Deployment Patterns That Scale
Understanding the infrastructure costs is just the first step. Now let's talk about how to actually architect these deployments for production reliability without bankrupting your organization.
Multi-Environment Strategy
Development Environment:
- Single AI Foundry account
- Standard deployments
- Shared dependencies
- Cost: ~$300-500/month
Production Environment:
- Dedicated AI Foundry account
- Provisioned throughput (PTU)
- Zone-redundant dependencies
- Private endpoints + Firewall
- Cost: ~$2,000-8,000/month
High Availability Configuration
For enterprise SLAs, deploy across availability zones with proper disaster recovery planning:
- Azure Cosmos DB: Zone redundancy enabled
- AI Search: 3+ replicas across zones
- Storage: Zone-redundant storage (ZRS)
- Models: Global deployment + Data Zone fallback
Consider using Azure Site Recovery for critical workloads and Azure Backup for data protection.
Performance and Reliability Considerations
Agent Service Limitations
Foundry Agent Service provides codeless orchestration but with trade-offs:
- Nondeterministic behavior: Agents may invoke any connected tool/knowledge source unpredictably
- Limited customization: No fine-grained control over orchestration flow
- Token usage: No built-in limits on max_tokens or request throttling
- Debugging complexity: Less visibility into orchestration decisions
For applications requiring deterministic behavior or cost control, consider self-hosted orchestration using Semantic Kernel.
Monitoring and Observability
Production deployments require comprehensive monitoring beyond basic metrics:
- Token usage tracking across all models and projects
- Agent invocation patterns and tool usage analytics
- Performance monitoring for all dependencies (Cosmos DB RU consumption, AI Search query latency)
- Security monitoring for potential jailbreak attempts via Azure AI Content Safety
The reality: Most enterprises underestimate the operational overhead of monitoring distributed AI services at scale.
Migration Strategy from Legacy Azure AI Services
If you're currently using individual Azure AI Services (Azure OpenAI, Computer Vision, etc.), migration to Azure AI Foundry requires careful planning:
Assessment Phase (2-4 weeks)
- Inventory existing services and their regional deployments
- Map current authentication patterns (keys vs managed identity)

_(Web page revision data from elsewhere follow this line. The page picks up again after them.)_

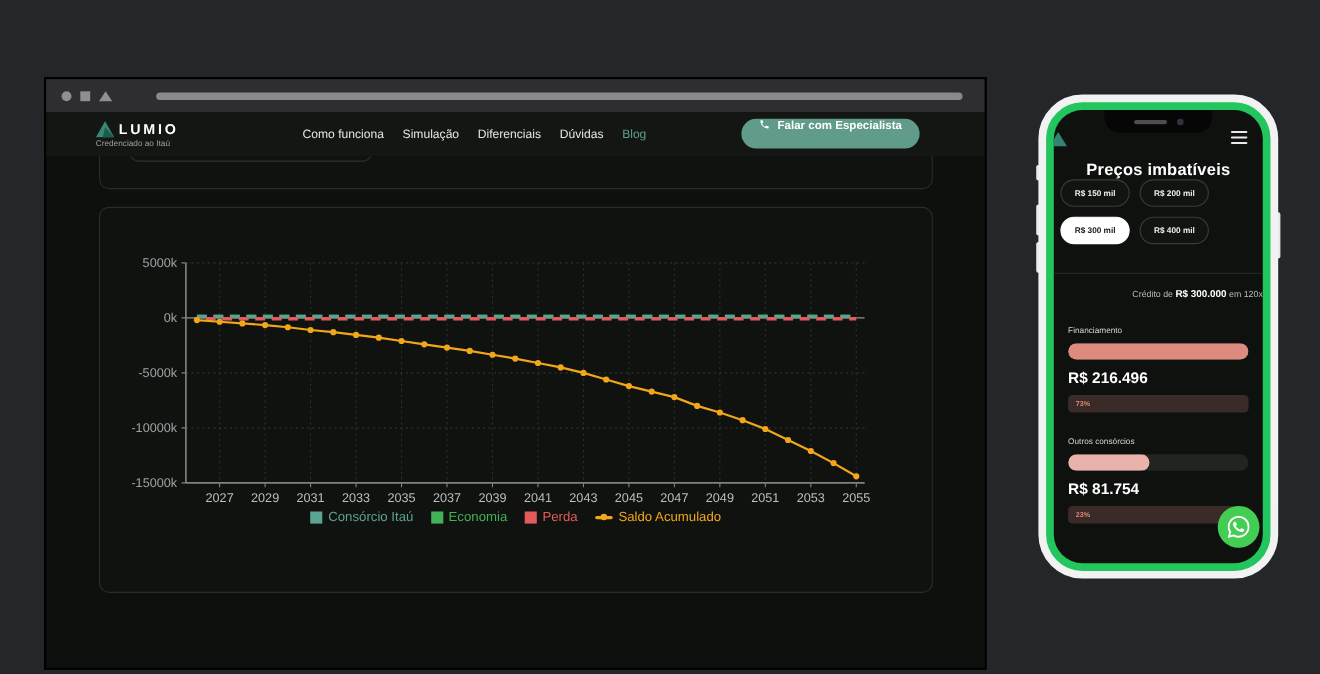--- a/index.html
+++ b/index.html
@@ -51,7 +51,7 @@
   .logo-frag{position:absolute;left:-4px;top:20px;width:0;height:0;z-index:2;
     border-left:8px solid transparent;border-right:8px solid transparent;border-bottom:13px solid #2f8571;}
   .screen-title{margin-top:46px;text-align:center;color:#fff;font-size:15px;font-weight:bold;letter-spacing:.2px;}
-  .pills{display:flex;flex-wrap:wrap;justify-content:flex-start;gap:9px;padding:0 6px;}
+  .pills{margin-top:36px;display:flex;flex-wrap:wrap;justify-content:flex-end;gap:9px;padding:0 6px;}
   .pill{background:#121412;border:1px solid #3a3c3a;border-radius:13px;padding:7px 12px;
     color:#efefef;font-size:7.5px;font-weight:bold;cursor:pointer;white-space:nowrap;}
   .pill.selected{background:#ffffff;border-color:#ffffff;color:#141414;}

- Document integration points and custom orchestration logic
- Calculate current monthly costs vs Foundry pricing
Migration Phase (6-12 weeks)
- Establish Foundry account in target regions
- Set up private networking and security controls
- Deploy parallel infrastructure without cutting over traffic
- Test Agent Service vs custom orchestration performance
- Gradual traffic migration with rollback capability
Key decision point: Organizations with complex custom orchestration logic should evaluate whether Agent Service meets their needs before committing to migration.

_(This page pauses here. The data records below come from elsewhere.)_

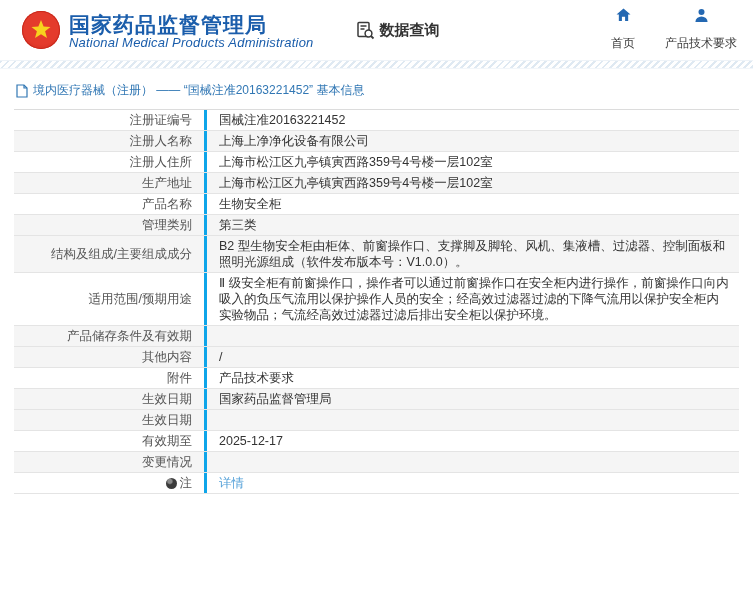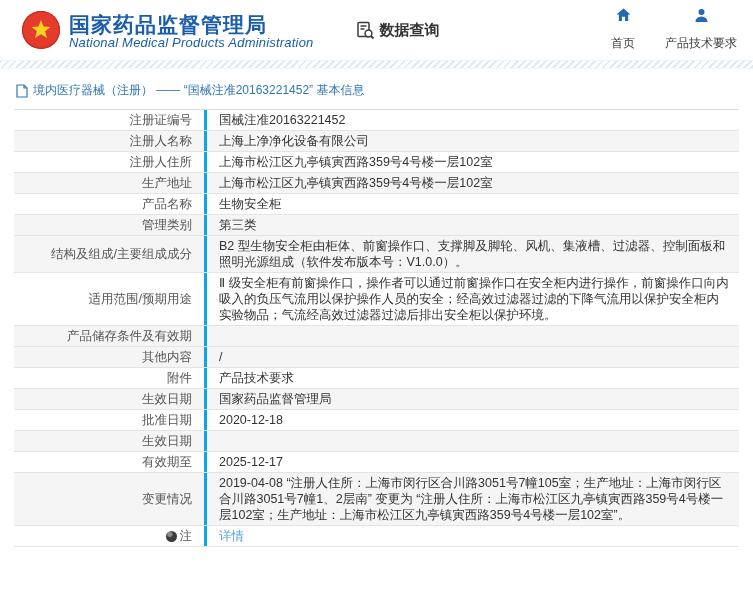--- a/index.html
+++ b/index.html
@@ -285,14 +285,6 @@
         </div>
     </div>
 
-    <div class="row">
-      <div class="cell-label">
-          <span class="label-text">批准日期</span>
-        </div>
-      <div class="cell-value">
-          <span class="value-text">2020-12-18</span>
-        </div>
-    </div>
 
     <div class="row alt">
       <div class="cell-label">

The decision ultimately comes down to operational complexity vs. cost control. Microsoft unified their AI services and created a decent platform, but expect your baseline costs to increase significantly. The platform simplifies management at the cost of flexibility and predictable pricing - a trade-off most enterprises find acceptable once they factor in reduced operational overhead.